The newly combined company will also (for the moment) retain all 13 of their brands, a move that is very reminiscent of the current VW empire. However, Tavares (an executive known for his proficiency as a cost cutter) will certainly keep a very close eye on the performance of all of them, and will certainly be prepared to take action in the event one of them does not meet sales targets. Three very prominent offenders that come to mind are Fiat, Maserati, and Alfa Romeo. All three of these fabled Italian marques were the core of the late Sergio Marchionne’s agenda during his time as FCA CEO, and currently, all three are not meeting their sales projections, with Fiat in particular suffering a rapid collapse in sales here in the U.S. Maserati and Alfa Romeo are also in the middle of expanding their respective lineups to include more utilities, but both of these luxury marques have had a slow start, and are still behind established luxury competition in terms of sales.

 

“Our merger is a huge opportunity to take a stronger position in the auto industry as we seek to master the transition to a world of clean, safe and sustainable mobility and to provide our customers with world-class products, technology, and services,” Tavares commented.
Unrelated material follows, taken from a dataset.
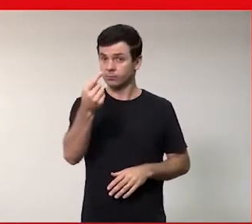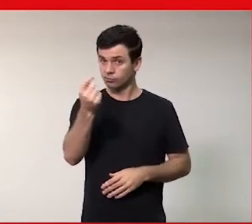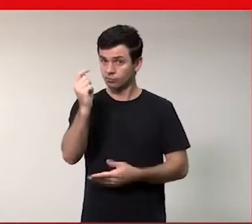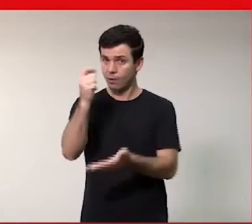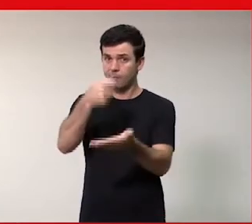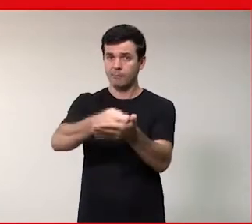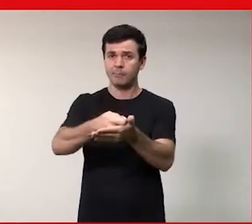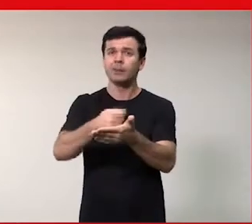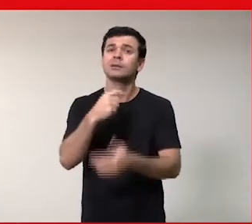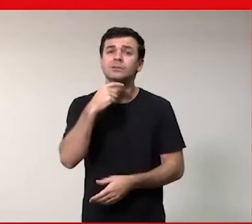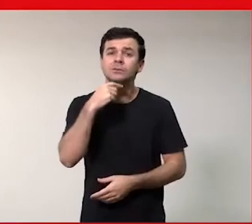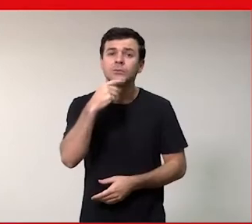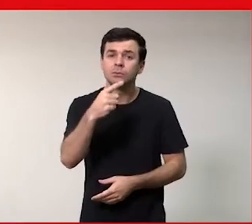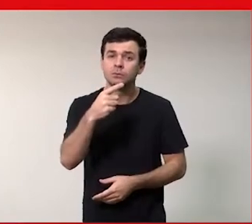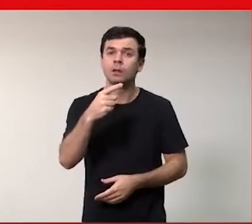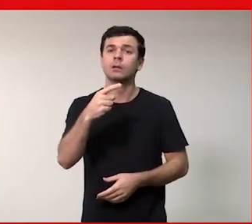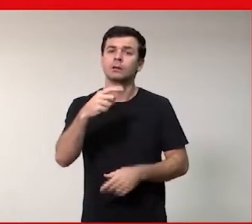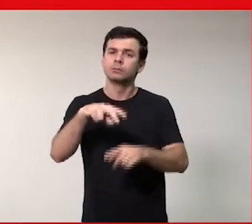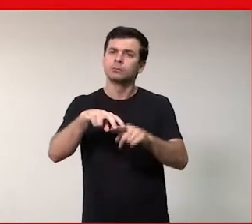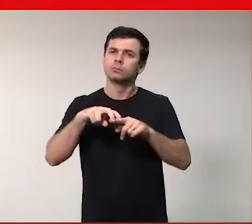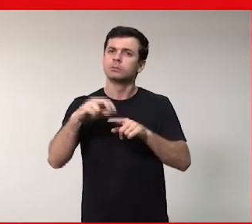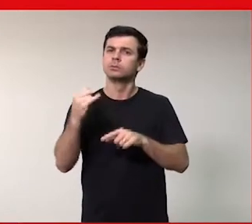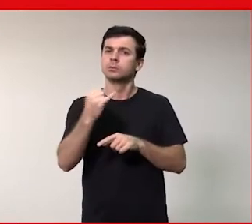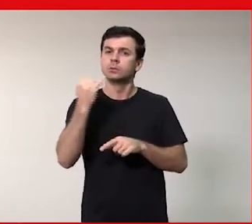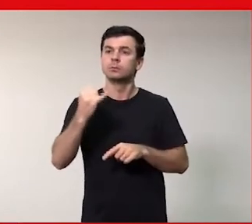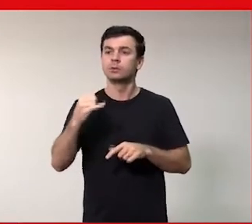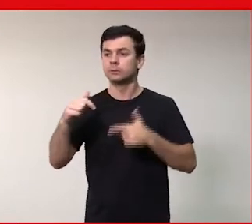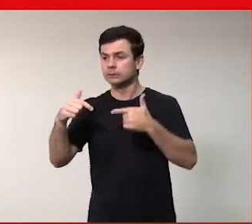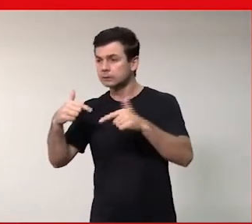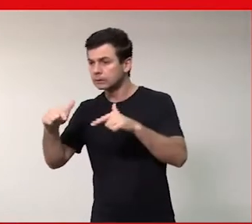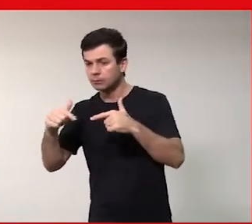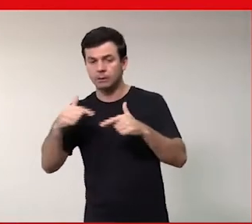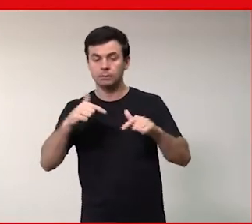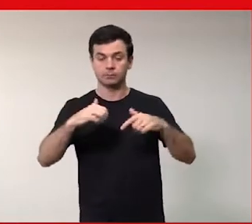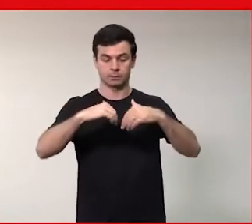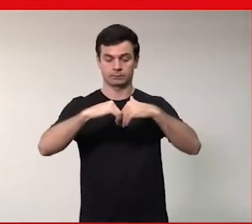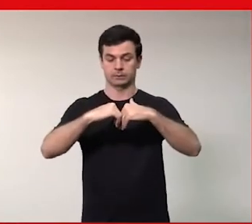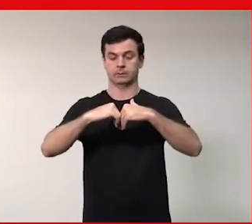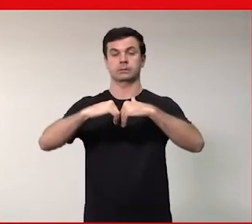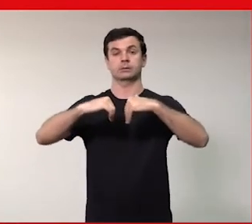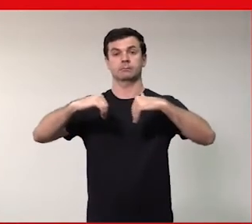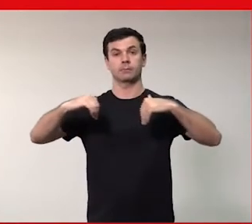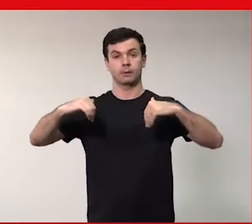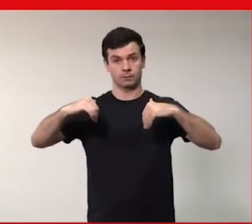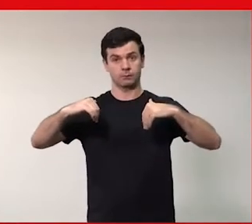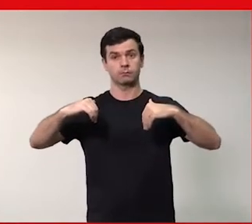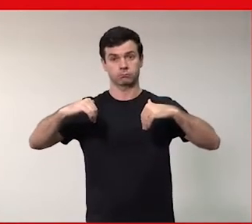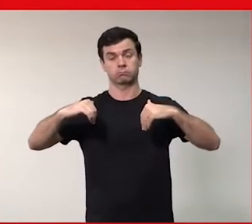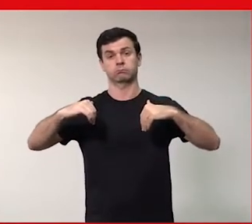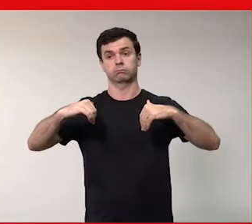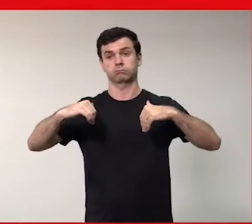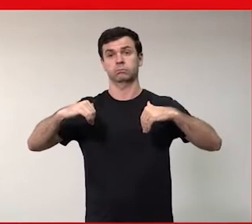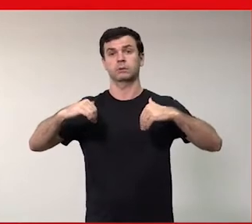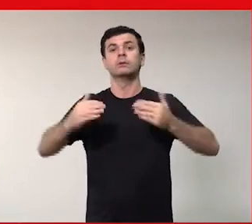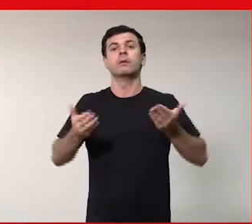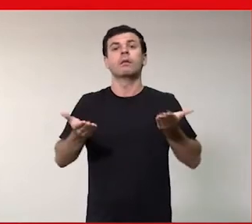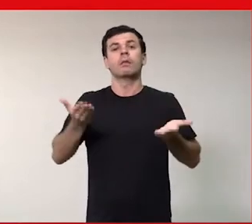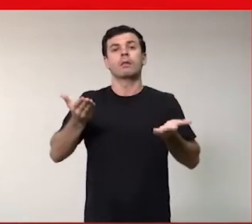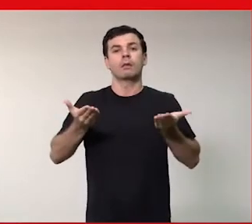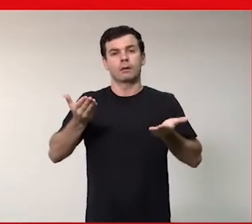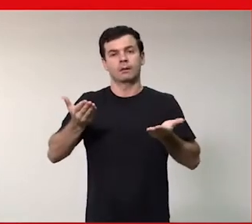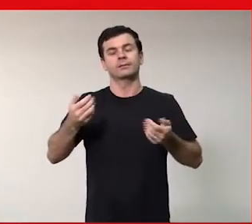realmente tem que dividir as tarefas a gente tem que ter uma maior distribuição essa distribuição ela tem que ser mais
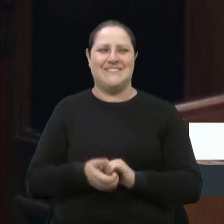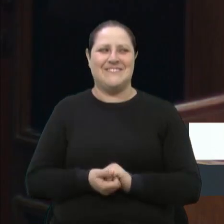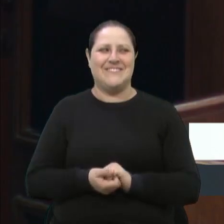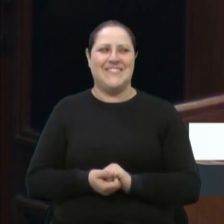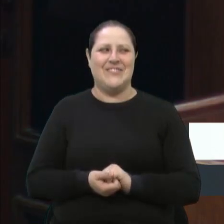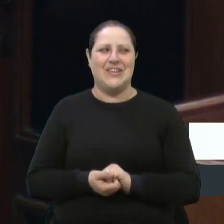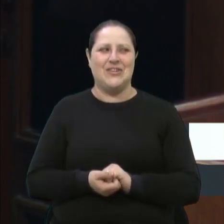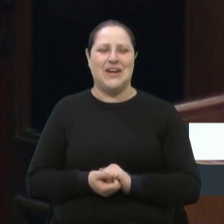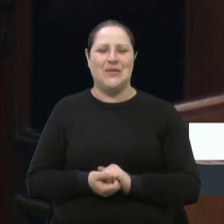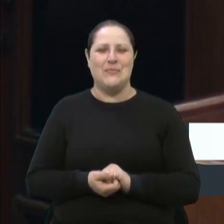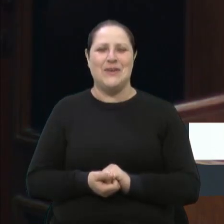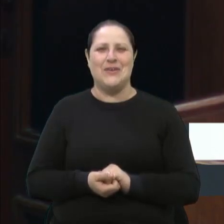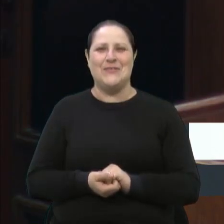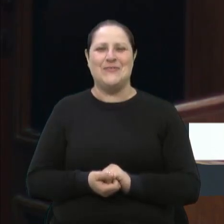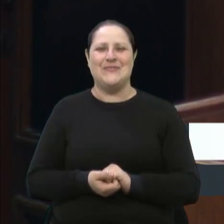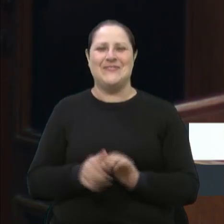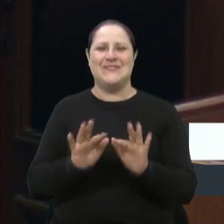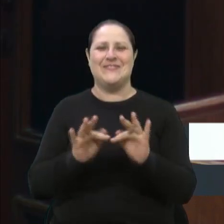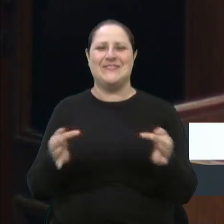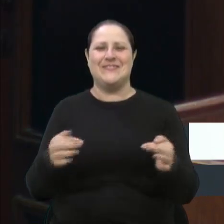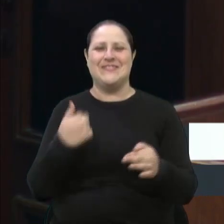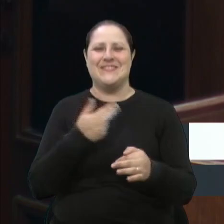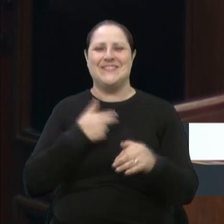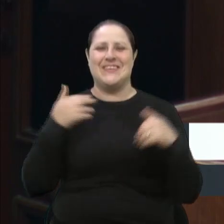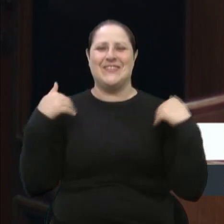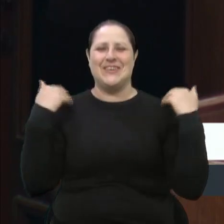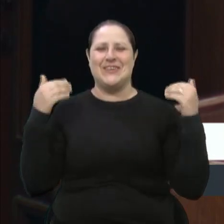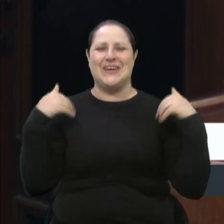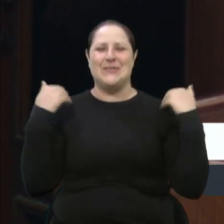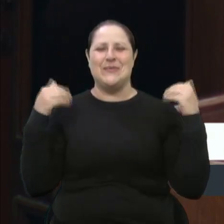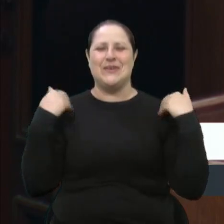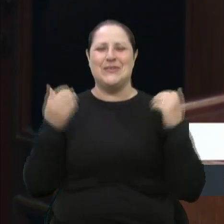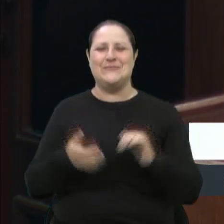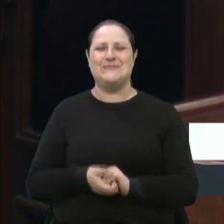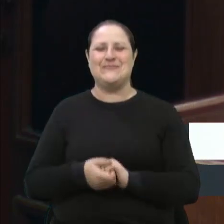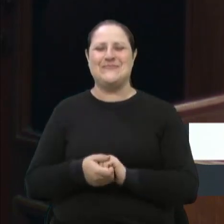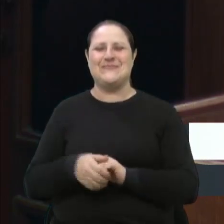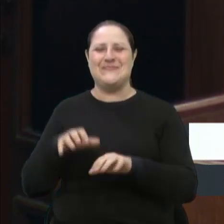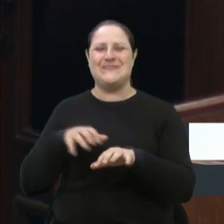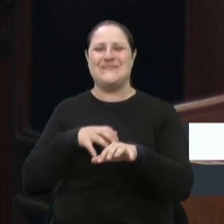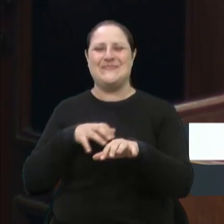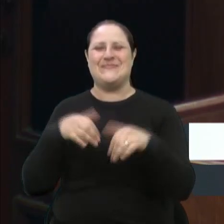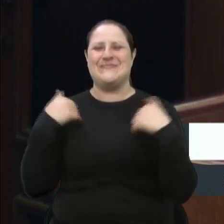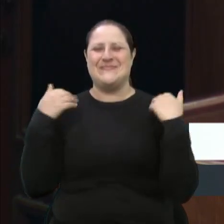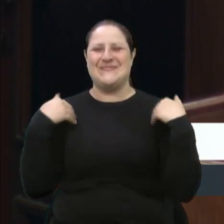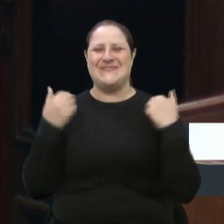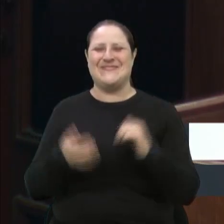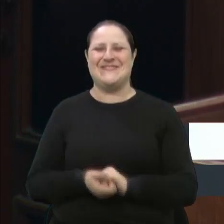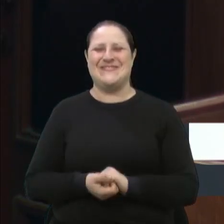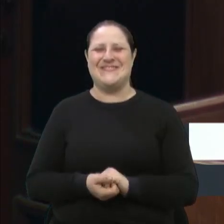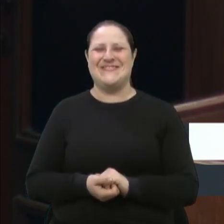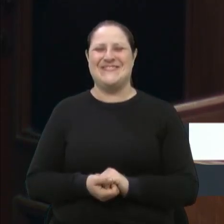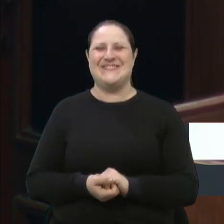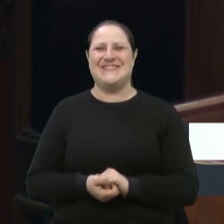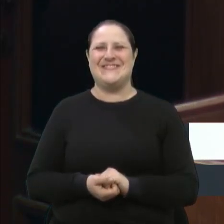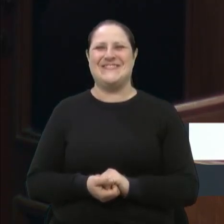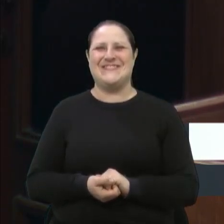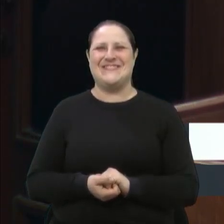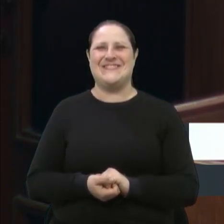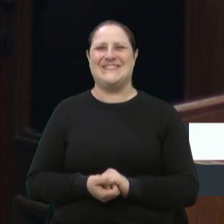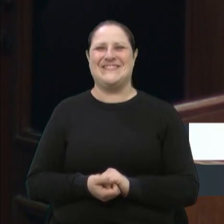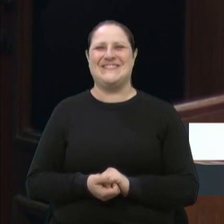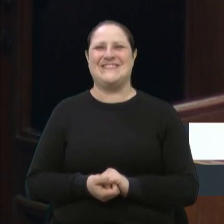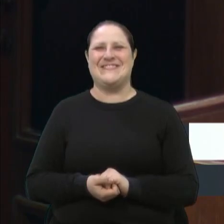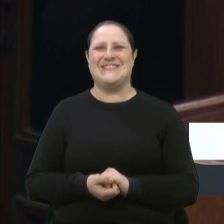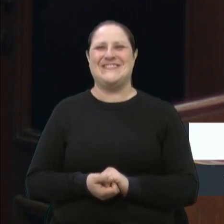para nós, um passeio de carretão na terceira légua no interior, as parreiras centenárias que temos em Forqueta parecem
“This is a union of two companies with incredible brands and a skilled and dedicated workforce. Both have faced the toughest of times and have emerged as agile, smart, formidable competitors. Our people share a common trait – they see challenges as opportunities to be embraced and the path to making us better at what we do,” Mike Manley, FCA CEO, added.

 

Look for the first fruits of this merger to emerge over the next few years, with both FCA and PSA Group benefitting from the technology arsenal that is available to them, as well as the possible re-emergence of PSA Group into the U.S. market, with rumors suggesting that the company has already begun research into the idea. As for FCA, this merger could finally help jump start the firm’s long lagging EV ambitions, and finally give them the tools needed to launch a more sustained assault against rivals that are currently far ahead of them in this arena.